The problem started when I configured a new printer and was looking at the configuration of a TCPIP port via one of the virtual nodes (let’s called it 01A) and it hung. I tried to kill the spooler process and restarted it, but it would be at “Start pending” mode within cluster admin. So I force killed the spooler service and failed the resources over to node 2 and had node 1 rebooted.
When node 1 came up again, the cluster service was in “starting” mode and will not join the cluster.
When I looked at the cluster.log file, I could see that the cluster had tried to load its cluster hive unsuccessfully. The below sequence was repeated in the logs:
00000a9c.00000ad0::2006/10/10-11:51:59.500 [DM] DmJoin: getting new registry database
00000a9c.00000ad0::2006/10/10-11:52:07.343 [DM] Obtained new database.
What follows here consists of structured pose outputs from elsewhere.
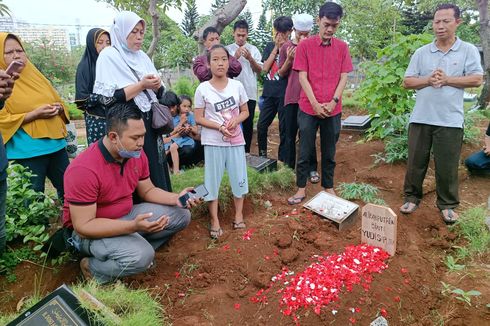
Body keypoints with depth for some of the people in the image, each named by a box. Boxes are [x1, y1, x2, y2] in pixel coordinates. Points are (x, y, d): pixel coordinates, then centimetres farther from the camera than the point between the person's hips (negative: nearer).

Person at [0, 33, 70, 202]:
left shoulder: (34, 75, 13)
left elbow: (57, 101, 21)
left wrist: (58, 108, -2)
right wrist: (35, 114, -20)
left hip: (56, 145, 6)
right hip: (27, 153, -6)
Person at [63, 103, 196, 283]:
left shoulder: (136, 153, -8)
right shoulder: (84, 169, -29)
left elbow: (148, 190, 6)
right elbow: (83, 226, -27)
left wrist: (176, 198, -13)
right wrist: (133, 226, -38)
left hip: (127, 216, 7)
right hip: (89, 231, -7)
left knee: (181, 215, -1)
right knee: (141, 256, -32)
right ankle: (93, 268, -3)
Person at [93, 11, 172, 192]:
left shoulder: (142, 56, 13)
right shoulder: (108, 56, -6)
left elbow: (158, 93, 14)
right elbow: (109, 98, -16)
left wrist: (156, 85, -9)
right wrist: (141, 85, -17)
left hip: (149, 124, 7)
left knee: (155, 171, 10)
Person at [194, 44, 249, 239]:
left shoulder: (237, 86, 0)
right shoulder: (203, 89, -6)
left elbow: (245, 112, 7)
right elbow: (199, 118, -6)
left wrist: (236, 120, -15)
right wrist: (220, 127, -18)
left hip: (236, 140, 2)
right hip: (213, 141, -2)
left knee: (239, 177, 10)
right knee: (213, 179, 4)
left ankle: (238, 214, 29)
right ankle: (214, 221, 17)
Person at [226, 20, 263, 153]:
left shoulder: (253, 49, 9)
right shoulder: (227, 49, 7)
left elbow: (259, 70, 3)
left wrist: (250, 58, -13)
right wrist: (235, 57, -14)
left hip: (249, 93, 1)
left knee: (248, 123, 6)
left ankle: (246, 151, 17)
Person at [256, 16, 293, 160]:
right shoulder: (270, 46, 14)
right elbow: (265, 68, 2)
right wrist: (276, 48, -1)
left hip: (284, 94, -4)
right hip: (269, 93, 4)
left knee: (284, 128, 2)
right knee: (261, 125, 4)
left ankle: (282, 159, 13)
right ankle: (262, 154, 22)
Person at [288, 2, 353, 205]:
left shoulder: (342, 47, 5)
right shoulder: (304, 46, -2)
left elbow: (343, 77, 3)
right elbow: (302, 77, -6)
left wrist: (333, 102, -10)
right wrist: (315, 104, -13)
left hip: (333, 110, 2)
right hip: (308, 108, -2)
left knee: (329, 152, 12)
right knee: (305, 151, 5)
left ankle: (328, 187, 26)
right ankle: (301, 189, 17)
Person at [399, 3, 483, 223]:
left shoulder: (469, 51, 3)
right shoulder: (421, 53, 8)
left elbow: (477, 79, -6)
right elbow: (407, 82, 4)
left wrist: (446, 80, -13)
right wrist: (428, 80, -13)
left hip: (450, 120, -2)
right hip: (420, 118, 2)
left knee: (447, 166, 5)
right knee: (416, 162, 9)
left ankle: (447, 205, 20)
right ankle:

00000a9c.00000ad0::2006/10/10-11:52:07.343 [DM] DmpRestartFlusher: Entry
00000a9c.00000af8::2006/10/10-11:52:07.343 [DM] DmpRegistryFlusher: restarting
00000a9c.00000ad0::2006/10/10-11:52:07.500 [DM] DmpSafeDatabaseCopy:: SetFileAttrib on BkpPath C:\WINNT\cluster\CLUSDB.BKP$ failed, Status=2
00000a9c.00000ad0::2006/10/10-11:52:15.453 [DM]: Loading cluster database from C:\WINNT\cluster\CLUSDB
00000a9c.00000ad0::2006/10/10-11:52:24.640 [GUM] GumEndJoinUpdate: attempting update type 1 context 4100 sequence 6922482
00000a9c.00000ad0::2006/10/10-11:52:24.640 [GUM] Join attempt for type 1 failed 5083
00000a9c.00000ad0::2006/10/10-11:52:24.640 [DM] GumEndJoinUpdate with sequence 6922482 failed with a sequence mismatch
00000a9c.00000ad0::2006/10/10-11:52:24.640 [GUM] GumpNodeCallback setting node 2 active.
00000a9c.00000ad0::2006/10/10-11:52:24.640 [GUM] GumBeginJoinUpdate succeeded with sequence 6922624
00000a9c.00000ad0::2006/10/10-11:52:24.640 [DM] DmJoin: getting new registry database
00000a9c.00000ad0::2006/10/10-11:52:32.046 [DM] Obtained new database.
00000a9c.00000ad0::2006/10/10-11:52:32.046 [DM] DmpRestartFlusher: Entry
Tried searching on the internet for some answers, but no direct resolution. But I saw that a few people seems to have seen similar events when printer drivers or printer registry caused the problem. They sounded related enough because this is after all a print server and I was configuring a new printer when it happened.
From MS KB:
00000c50.00000be8::2006/10/10-11:32:08.078 [GUM] Join attempt for type 1 failed 5083
Error code 5083 means “ERROR_CLUSTER_DATABASE_SEQMISMATCH”. The join operation failed because the cluster database sequence number has changed or is incompatible with the locker node.
This seems to tell me that the cluster hive in node 1 and node 2 are mismatched and hence node 1 could not load up its cluster service.
Resolution and steps taken:
The solutions that I found pointed to a possible corrupted CLUSDB file (this is the cluster registry hive). So I tried to restore from *.tmp in quorum (http://support.microsoft.com/?id=224999), but did not work.
I loaded CLUSDB of node 1 into the registry hive and it loads properly and don’t seem to be corrupted, but I am not convinced that its not due to CLUSDB.
Lastly, I decided to stop the cluster service on node 2 and copy its CLUSDB to node 1. Loaded it up, restarted node 2, waited and after awhile restarted node 1 and it comes up perfectly!
This is my diagnosis of what I thought had happened. When node 1’s spooler hung at the TCPIP port configuration dialog and was rebooted, there could be intermittant values in the cluster registry that caused the hive not to load up properly with the cluster service, even though I could load the CLUSDB hive manually. I didn’t think that there was anything I could have done before this to prevent this problem from happening.
Thus, copying the hive from node 2 to replace the corrupted from node 1 resolved the issue.